In preparation for a series of broadcasts for BBC Radio Lancaster’s Museums’ Week in November, I visited the Harris Museum and Art Gallery in Preston last week. The Harris holds a spectacular collection of rare books comprised of several discrete bequests: the Sheperd Library, originally an 18th century collection greatly enhanced during the 19th century, the Spencer Collection of Children’s Books and the Francis Thompson Collection, both the gifts of the same patron, and a fine collection of Private Press books donated by Joseph Pomfret a former librarian (1878-1944). The Harris Museum’s Special Collections also contain impressive complete runs of many Victorian periodicals including All the Year Round, the Athenaeum, and Blackwood’s Magazine.

With the exception of the Sheperd Library, these collections, and the Harris Museum itself, were created from wealth accumulated during the Industrial Revolution. The interests reflected in the collections are diverse, but despite their broad intellectual and social historical reaches, all were thought worthy of donating to the public library of the town.

The Sheperd Collection holds outstanding examples of early printing. Sheperd was a local physician and twice mayor of Preston. His library originally comprised several thousand volumes. It was expanded by bequests and acquisitions in the nineteenth century and now holds over 10,000 volumes.  Highlights include the first translation of Confucius into English:


Confucius Sinarum philosophus: sive scientia Sinensis Latine exposita / stu . – Parisiis : Apud Danielem Horthemels…, 1687

Sheperd’s vocational interests are well represented in his collection including one of the first printed books on anatomy, Charles Errard’s Anatomy (London: J. Senex, 1723).

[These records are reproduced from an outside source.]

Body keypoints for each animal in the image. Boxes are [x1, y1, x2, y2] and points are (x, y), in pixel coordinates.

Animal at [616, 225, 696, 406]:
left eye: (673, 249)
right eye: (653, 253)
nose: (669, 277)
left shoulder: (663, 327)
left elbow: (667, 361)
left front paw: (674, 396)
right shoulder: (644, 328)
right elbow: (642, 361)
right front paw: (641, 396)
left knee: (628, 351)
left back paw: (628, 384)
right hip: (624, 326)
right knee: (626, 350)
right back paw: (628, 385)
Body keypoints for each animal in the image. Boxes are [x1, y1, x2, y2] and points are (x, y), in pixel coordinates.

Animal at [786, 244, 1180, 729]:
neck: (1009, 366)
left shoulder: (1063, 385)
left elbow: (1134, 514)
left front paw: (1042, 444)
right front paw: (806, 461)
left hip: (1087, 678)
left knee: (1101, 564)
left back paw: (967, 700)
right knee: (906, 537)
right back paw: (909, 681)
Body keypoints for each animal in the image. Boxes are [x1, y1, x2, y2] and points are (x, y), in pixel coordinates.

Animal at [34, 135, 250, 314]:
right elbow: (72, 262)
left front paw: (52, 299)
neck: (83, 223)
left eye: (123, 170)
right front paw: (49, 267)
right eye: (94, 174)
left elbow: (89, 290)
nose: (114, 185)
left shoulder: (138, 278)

John Henry Spencer was born in 1875 and began his life working in the cotton mills. He eventually became assistant secretary of the mill. He had a passionate interest in the history of Preston, and his collection of children’s books is exceptional. Highlights include the Infant’s Library, published in London between 1785 and 1802. A note inside the book below reads, ‘reads ‘Printed in 1802.  Given to me when 4 years old.  Now I am 73.  Mary Lane, Decr. 29th, 1871′.



While the Harris Collection has been immaculately catalogued and conserved by the Museum’s curator of Special Collections, Anna Crouch, over the past decade, it has been the subject of little academic research. There are many rich seams to pursue here. Beyond the contents of the collections themselves lies the overriding question of the purpose of these public bequests in the context of the new Cotton Towns. This is the question Ruskin posited, ‘For what purpose do they spend?’ Surely an answer lies in the examination of these collections in their larger regional and socio-historical context.